Escrever para crianças é uma das tarefas mais complexas na literatura. Adentrar no mundo infantil e suas idiossincrasias não é fácil, em que o animismo como cosmovisão empresta alma a entidades não humanas, singularizando um tempo único de nossas vidas. Ser adulta com a sensibilidade de imersão no universo infantil, de capturar imaginários e lidar com temas complexos numa linguagem acessível, é de um talento único. Assim é a nossa confreira Márcia Duailibe Forte, que chega na APL para suavizar tempos de complexidade com sua sublime palhaçaria, arte milenar do riso e da resistência.
 
Respeitável público, apresento-lhes a Fofucha, nome artístico da Márcia Duailibe Forte na arte da palhaçaria, à qual tem se dedicado nos anos recentes. Sua paixão pela palhaçaria nos faz entender o quão essa linguagem artística está para muito além de sapatos grandes, roupas largas coloridas ou estampadas, nariz vermelho. No Egito Antigo, há mais de 2.500 anos a.C., já era costume manter pigmeus africanos conhecidos como Dangas nas Cortes Reais para divertir os faraós e as famílias reais. Na Idade Média os chamados Bobos da Corte ou  Bufão, era um artista que divertia a realeza com histórias, músicas, mímica, acrobacias e equilíbrio, o palhaço, que gozava do privilégio de criticar a nobreza e o clero sem ser punido. O termo “palhaço” só surgiu por volta do século XVI, mas vem atravessando milenar e secularmente a história da humanidade com seu potencial crítico e humor provocante do riso.
 
Na atualidade, a palhaçaria vem cumprindo um papel de inequívoca relevância, que é humanizar a saúde, o tratamento de doenças. É um espaço-tempo de debate entre ciência e arte, alinhavado pela educação popular em saúde e pela dialogia riso, que ressignifica a dor. As mulheres têm exponencialmente se destacado na palhaçaria e Márcia inscreve-se nesse universo com muita força e doçura.
 
Márcia Duailibe Forte é mais uma mulher que inscreve seu nome na história da Casa das Letras paraense, que traz a ludicidade como estandarte anunciador de um mundo melhor, traduzido em letras e risos.
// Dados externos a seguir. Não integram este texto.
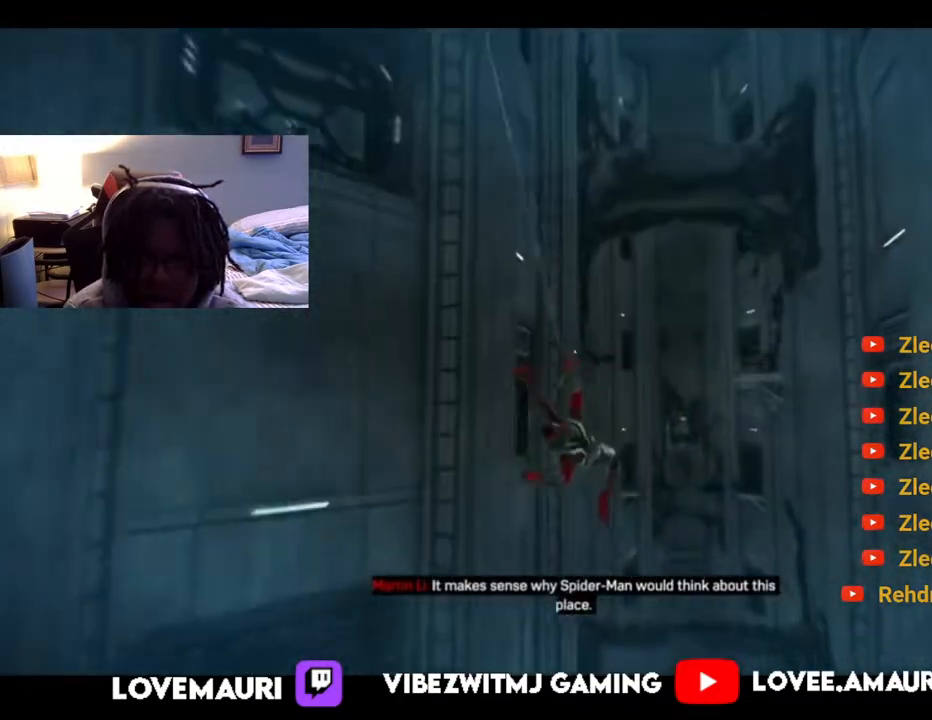
{"buttons": ["R2"], "left_stick": "up", "right_stick": "center", "events": [[283, "left_stick", "up"], [317, "R2", "down"], [500, "right_stick", "center"]]}
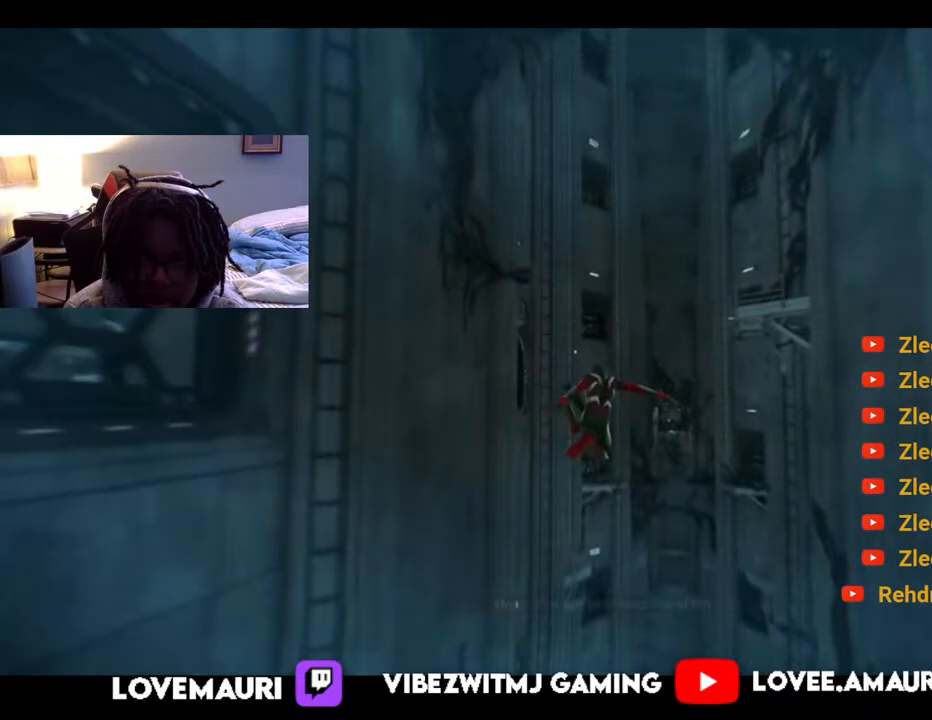
{"buttons": ["R2"], "left_stick": "up", "right_stick": "center", "events": []}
Celebramos nossa confreira em tempos da efervescência do Círio e da COP-30, em que a “Belém – Uma Cidade Amazônica” retrata nosso cotidiano paraense traduzido de maneira lúdica, com declarações de seu e nosso amor pela cidade, valorizando pontos turísticos, gastronomia, arte e tudo o que torna nossa Belém tão singular, a Belém que queremos bem.
 
Meu coração está feliz, meu coração está em paz. Entre com Deus e pelas Mãos de Nossa Senhora de Nazaré, querida confreira Márcia.
 
Nada melhor do que sorrisos e uma efusiva salva de palmas para celebrarmos a chegada de nossa mais nova e querida confreira.

Betânia Fidalgo Arroyo
Betânia Fidalgo Arroyo é titular da cadeira n° 2 da Academia Paraense de Letras, reitora da Unama, presidente do Conselho Estadual de Educação e da Fundação Escola do Legislativo do Pará.